Multi-Generational Spring Break in Bavaria: The Year I Brought My Parents

My parents joined us for a spring break in Munich. The choreography was complicated, the payoff was Frau Bauer and my mom bonding over a recipe in twelve mutual words.

By Anne Levine·

Two springs ago I made the choice to bring my parents on the Munich trip. I had been turning the idea over for years — my mom had never been to Germany, my dad had been once for work in the 90s and remembered nothing — and the timing finally lined up: spring break, both kids old enough to be charming on a plane, and the Bauers thrilled at the idea of meeting the people who raised the girl they'd raised for fourteen months.

I'll say up front: this is not the trip to bring your parents on if you and your parents need a lot of space from each other. It's also not the trip if your kids are at the meltdown age. We were lucky on both counts, and it was still a logistics puzzle. Worth it. But a puzzle.

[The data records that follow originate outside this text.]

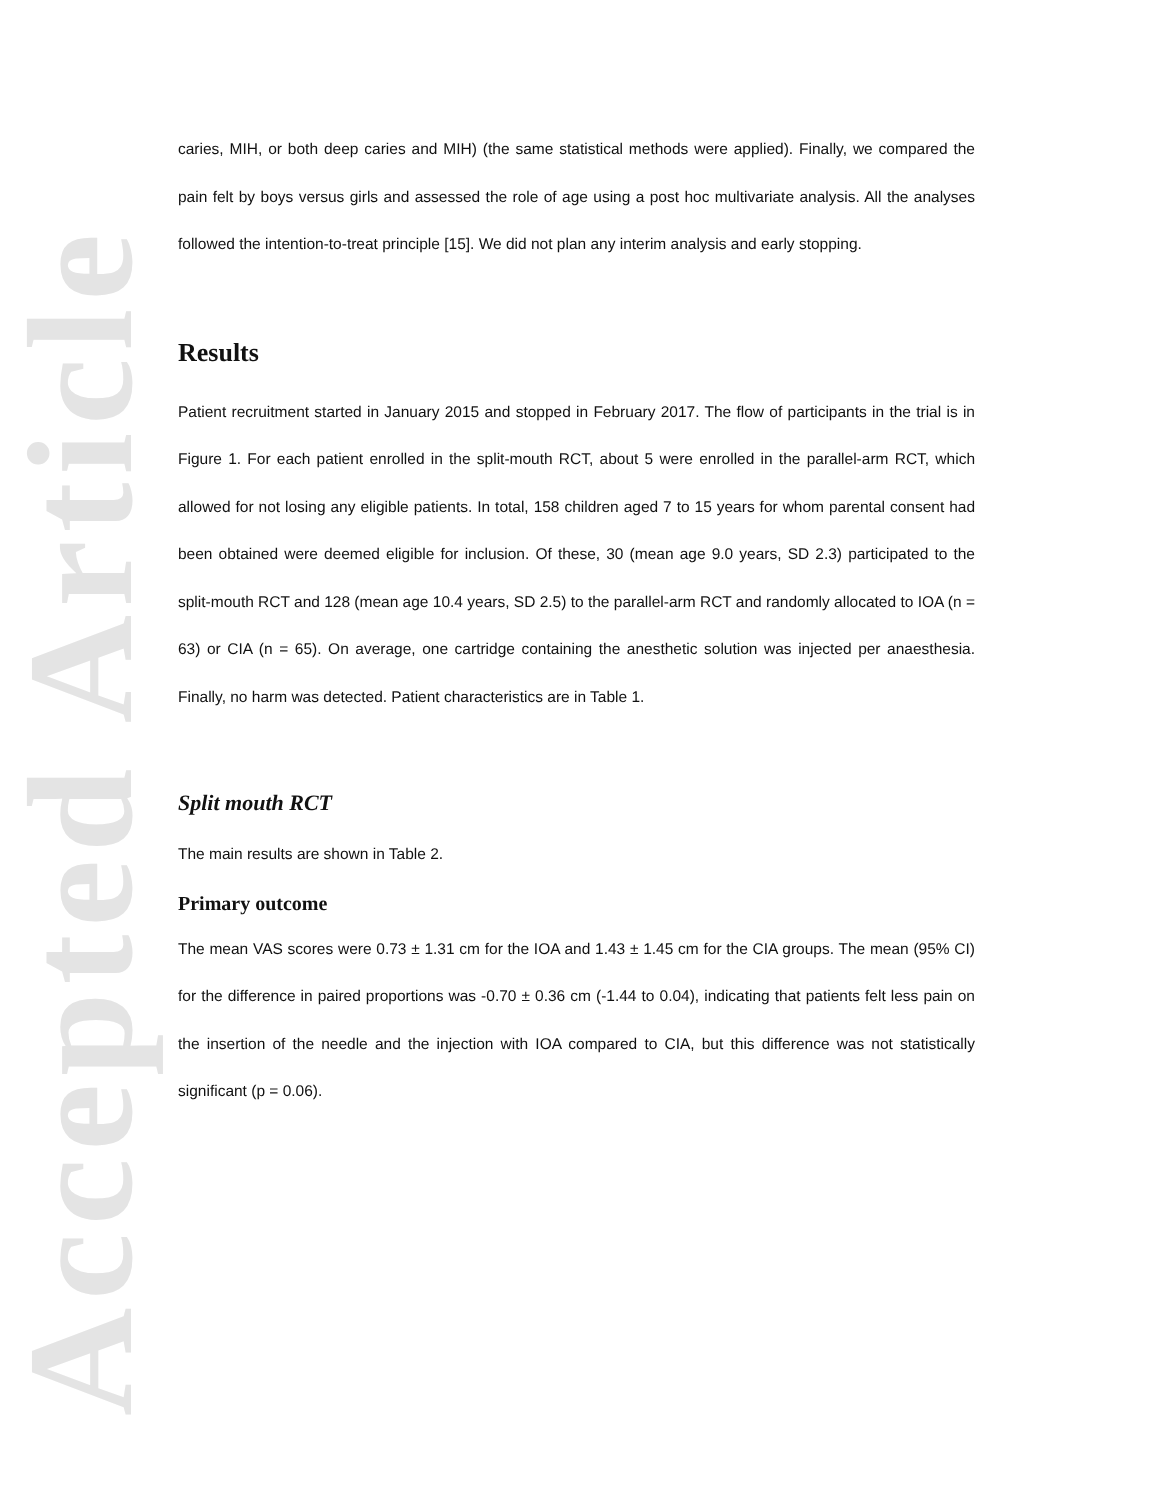Accepted Article
caries, MIH, or both deep caries and MIH) (the same statistical methods were applied). Finally, we compared the pain felt by boys versus girls and assessed the role of age using a post hoc multivariate analysis. All the analyses followed the intention-to-treat principle [15]. We did not plan any interim analysis and early stopping.
Results
Patient recruitment started in January 2015 and stopped in February 2017. The flow of participants in the trial is in Figure 1. For each patient enrolled in the split-mouth RCT, about 5 were enrolled in the parallel-arm RCT, which allowed for not losing any eligible patients. In total, 158 children aged 7 to 15 years for whom parental consent had been obtained were deemed eligible for inclusion. Of these, 30 (mean age 9.0 years, SD 2.3) participated to the split-mouth RCT and 128 (mean age 10.4 years, SD 2.5) to the parallel-arm RCT and randomly allocated to IOA (n = 63) or CIA (n = 65). On average, one cartridge containing the anesthetic solution was injected per anaesthesia. Finally, no harm was detected. Patient characteristics are in Table 1.
Split mouth RCT
The main results are shown in Table 2.
Primary outcome
The mean VAS scores were 0.73 ± 1.31 cm for the IOA and 1.43 ± 1.45 cm for the CIA groups. The mean (95% CI) for the difference in paired proportions was -0.70 ± 0.36 cm (-1.44 to 0.04), indicating that patients felt less pain on the insertion of the needle and the injection with IOA compared to CIA, but this difference was not statistically significant (p = 0.06).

The Cast and the Apartment Math

Six people, ten days, Munich. We rented a two-bedroom in Bogenhausen big enough for my parents to have their own room, the kids to share a pull-out, and Dave and me to take the small bedroom. The Schwabing apartments we usually rent wouldn't have worked. If you're doing this, prioritize space over location — Bogenhausen is a 15-minute U-Bahn from the center and the kids treated each ride like a personal accomplishment.

The Day the Grandmas Met

The whole trip, in some sense, was leading up to one afternoon. Frau Bauer invited everyone — all six of us — for *Kaffee und Kuchen* on the Thursday. My mother was nervous in a way she rarely is. She'd been practicing "Guten Tag" in the car all morning. I told her not to worry, that Frau Bauer would feed her into a happy stupor and that nobody was going to be tested on grammar.

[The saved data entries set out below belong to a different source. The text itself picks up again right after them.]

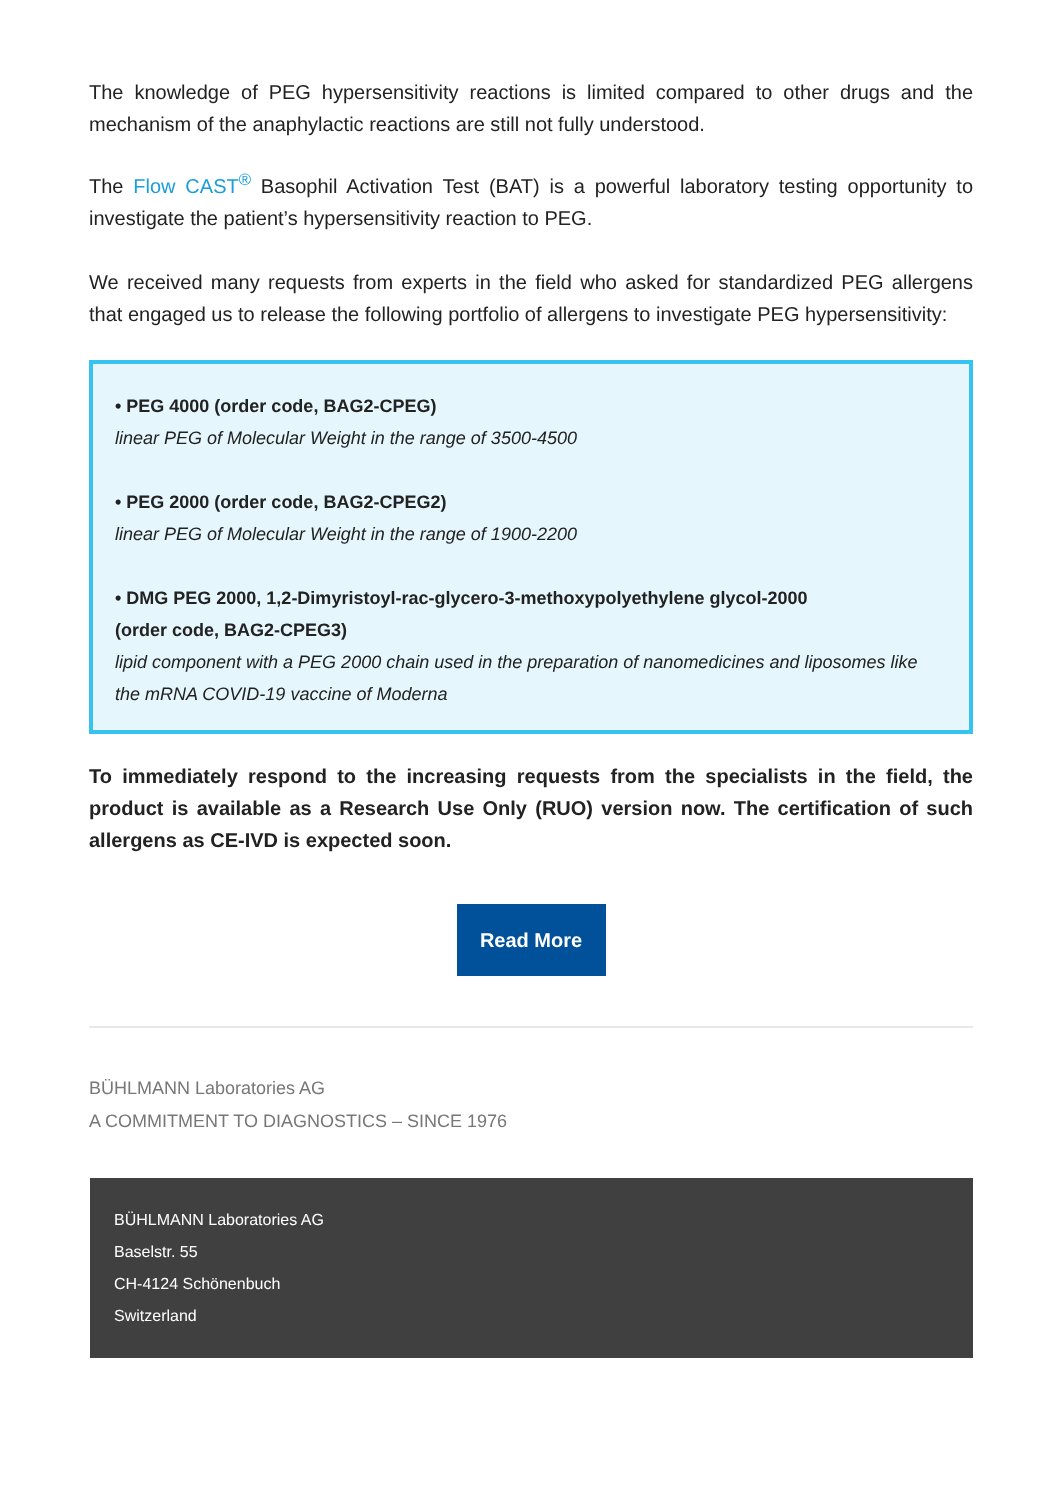The knowledge of PEG hypersensitivity reactions is limited compared to other drugs and the mechanism of the anaphylactic reactions are still not fully understood.
The Flow CAST<sup>®</sup> Basophil Activation Test (BAT) is a powerful laboratory testing opportunity to investigate the patient’s hypersensitivity reaction to PEG.
We received many requests from experts in the field who asked for standardized PEG allergens that engaged us to release the following portfolio of allergens to investigate PEG hypersensitivity:
• PEG 4000 (order code, BAG2-CPEG)
linear PEG of Molecular Weight in the range of 3500-4500
• PEG 2000 (order code, BAG2-CPEG2)
linear PEG of Molecular Weight in the range of 1900-2200
• DMG PEG 2000, 1,2-Dimyristoyl-rac-glycero-3-methoxypolyethylene glycol-2000
(order code, BAG2-CPEG3)
lipid component with a PEG 2000 chain used in the preparation of nanomedicines and liposomes like the mRNA COVID-19 vaccine of Moderna
To immediately respond to the increasing requests from the specialists in the field, the product is available as a Research Use Only (RUO) version now. The certification of such allergens as CE-IVD is expected soon.
Read More
BÜHLMANN Laboratories AG
A COMMITMENT TO DIAGNOSTICS – SINCE 1976
BÜHLMANN Laboratories AG
Baselstr. 55
CH-4124 Schönenbuch
Switzerland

What actually happened: Frau Bauer pulled out a *Apfelkuchen* recipe — her mother's, from a small spiral notebook — and my mom, a serious baker who has never written a recipe down in her life, started miming her own version of the same cake. They had maybe twelve mutual words. They spent forty minutes in the kitchen together, gesturing, laughing, occasionally pulling me in to translate "do you proof your yeast?" or "is this butter or margarine?" By the end Frau Bauer had Xerox-copied the recipe and pressed it into my mom's hand and was kissing her on both cheeks.

My dad and Herr Bauer, meanwhile, had found their own thing — Herr Bauer is an engineer, my dad is a retired electrician, and they spent an hour on the balcony talking about American versus European wiring conventions in a mix of slow English and slower German. Dave brought them beers periodically.

What Worked, What I'd Do Differently

What worked:

  • Splitting up daily. My parents took Leo for a long Englischer Garten morning while we did a museum with Ella. Twice we did the reverse. Nobody felt held back.
  • One "big" outing all together: Salzburg. We took the early train from Munich, did the *Festung*, ate schnitzel near the Mirabellgarten, and were back by dinner. Salzburg is small enough to do as a day trip. Vienna is not. Don't try Vienna with grandparents and small kids.
  • Letting my mom take the kids one full evening. Dave and I had dinner alone for the first time in months. She was thrilled.

What I'd do differently:

  • I'd buy fewer museum tickets. My parents were tireder than they let on. The Englischer Garten and the markets and a cafe were enough most days.
  • I'd eat dinner earlier. Six PM instead of 7:30. The 7:30 dinners destroyed everyone.
  • I'd build in one full day with no plan. Every day had at least one bullet point and that was a mistake.

The Salzburg Day, Briefly

The train from Munich Hauptbahnhof to Salzburg is two hours, scenic, and runs every hour. Tickets in advance are about half what they are at the counter. We did the *Festung* in the morning (the funicular is the entire selling point for a 4-year-old; Leo asked to ride it three times and we obliged twice), lunched at a *Gasthaus* near Mozartplatz, walked the Mirabellgarten, and let the kids run on the grass until the train back. It was, my dad later said, his favorite day of the entire trip.

The Englischer Garten Afternoon

The other unbeatable day was an afternoon we just sat. The Chinesischer Turm beer garden has long communal tables, kids can run, the food is reasonable, and we were there for three hours doing nothing. My mom got a *Radler* and decided it was the best drink she'd ever had. Brigitte and her daughter joined us halfway through. The kids ran. The grandparents sat. It was the trip in miniature.

On the flight home my dad said, of Frau Bauer: "That's a serious woman. I see why you stayed." I have thought about that sentence many times since.

The kids will, I think, remember this trip as the time Grandma met Frau Bauer. That's what they tell their cousins. They don't remember the Salzburg funicular or the Englischer Garten — they remember two old women in a kitchen laughing at each other in a language neither one of them spoke. I'll take it.